Eagleton’s own version of Marx’s base vs. superstructure dichotomy has various forms of cultural “superstructure” competing with each other and often canceling each other out. He also understands these competing versions of “culture” to be hubristic: each thinks it is the most powerful force of all, able at will to intervene into capitalism’s workings and alter its course, or free to transcend it. These various understandings of “culture” certainly don’t think of culture as secondary and determined by/complicit with economic forces and structures, as Marx did. Eagleton despairingly mocks cultural studies’ and postmodernism’s various forms of delusion in his Swiftian concluding chapter, “The Hubris of Culture,” which traces how capitalism and the marketplace have more power over our ideas of culture than ever before, basically erasing any possibility for culture to generate powerful oppositional ideas and energies, as opposed to various forms of consumerism and status acquisition.

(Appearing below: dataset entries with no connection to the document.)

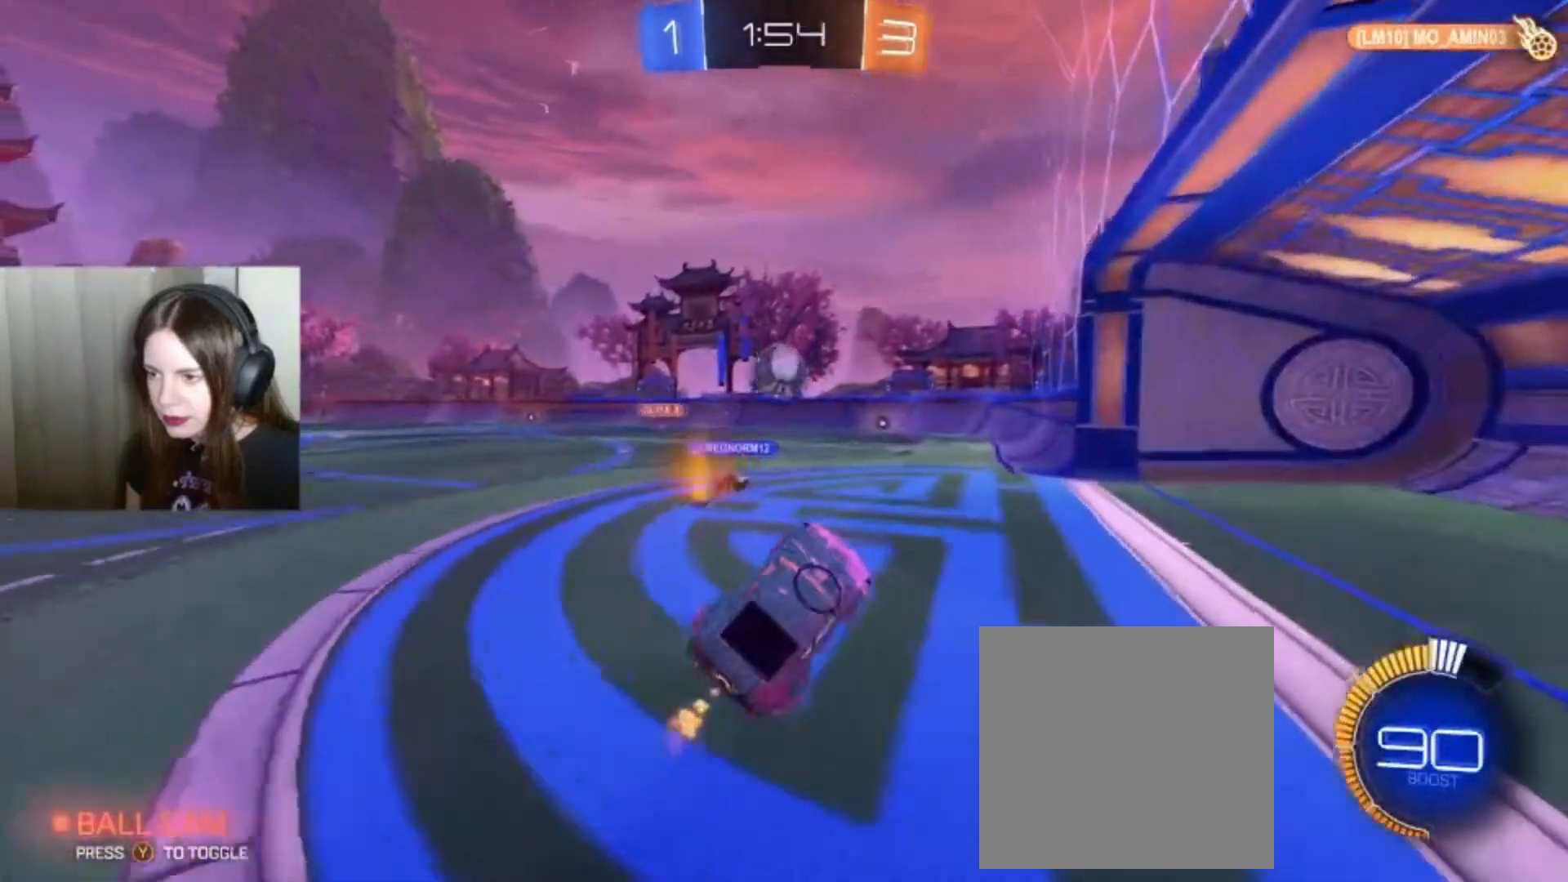
{"buttons": ["R2"], "left_stick": "center", "right_stick": "center", "events": [[67, "left_stick", "center"]]}
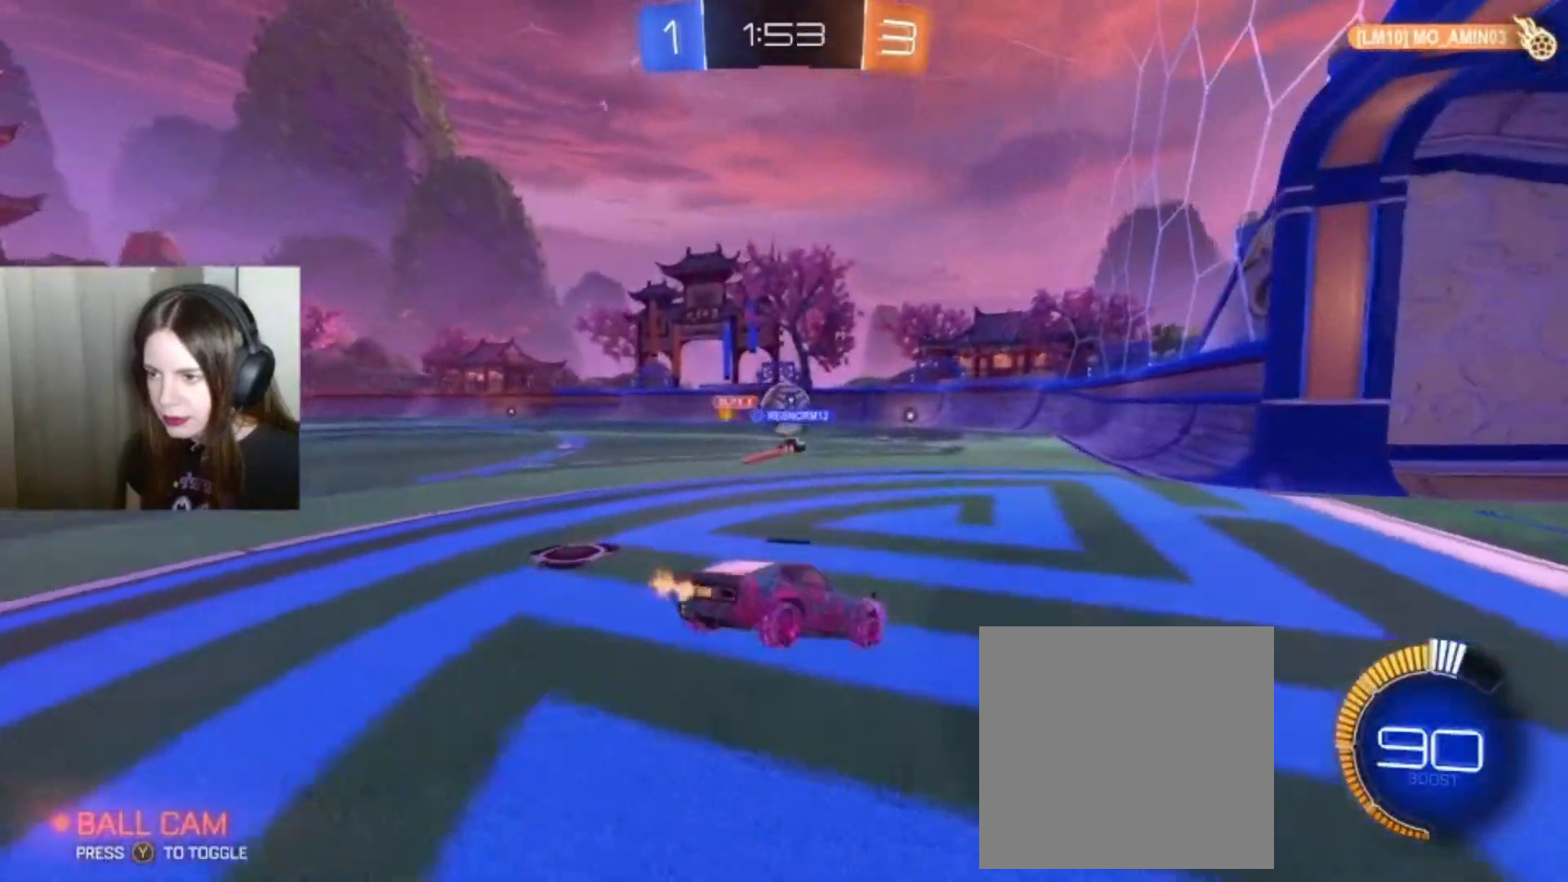
{"buttons": ["R2"], "left_stick": "left", "right_stick": "center", "events": [[133, "B", "down"], [400, "B", "up"], [400, "left_stick", "left"]]}
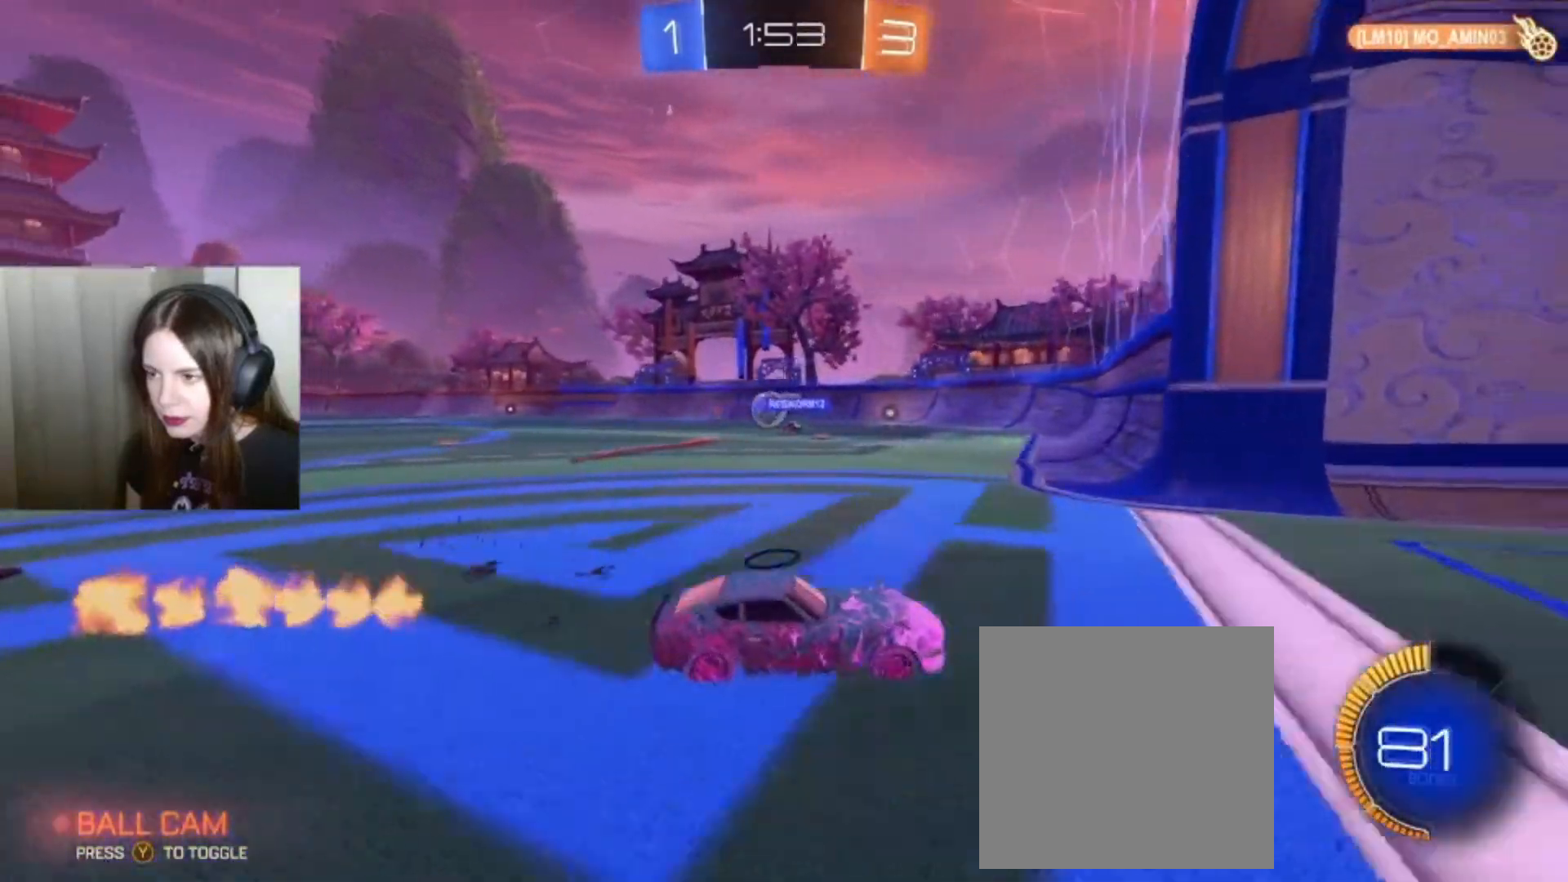
{"buttons": ["R2"], "left_stick": "left", "right_stick": "center", "events": [[300, "R2", "up"], [467, "R2", "down"]]}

“[C]ulture has shed its innocence. Indeed, the history of the modern age is among other things the tale of the gradual demystification of this noble ideal. From [culture’s] sublime status in the thought of thinkers like Schiller, Herder and Arnold, it becomes caught up in a dangerously rhapsodic brand of nationalism, entangled in racist anthropology, absorbed into general commodity production and embroiled in political conflict. Far from providing an antidote to power, it turns out to be deeply collusive with it…. (148)
“[C]apitalism has incorporated culture for its own material ends… this aestheticized mode of capitalist production [the ‘culture’ industries, the ‘creative’ economy, etc.] has proved more ruthlessly instrumental than ever” (152). “Neo-liberal capitalism has no difficulty with terms like ‘diversity’ or ‘inclusiveness,’ as it does with the language of class struggle” (154).
“Today’s cultural politics … speaks the language of gender, identity, marginality, diversity and oppression, but not for the most part the idiom of state, property, class-struggle, ideology and exploitation. Roughly speaking, it is the difference between anti-colonialism and postcolonialism. Cultural politics of this kind are in one sense the very opposite of elitist notions of culture. Yet they share in their own way that elitism’s overvaluing of cultural affairs, as well as its distance from the prospect of fundamental change.” (160-61).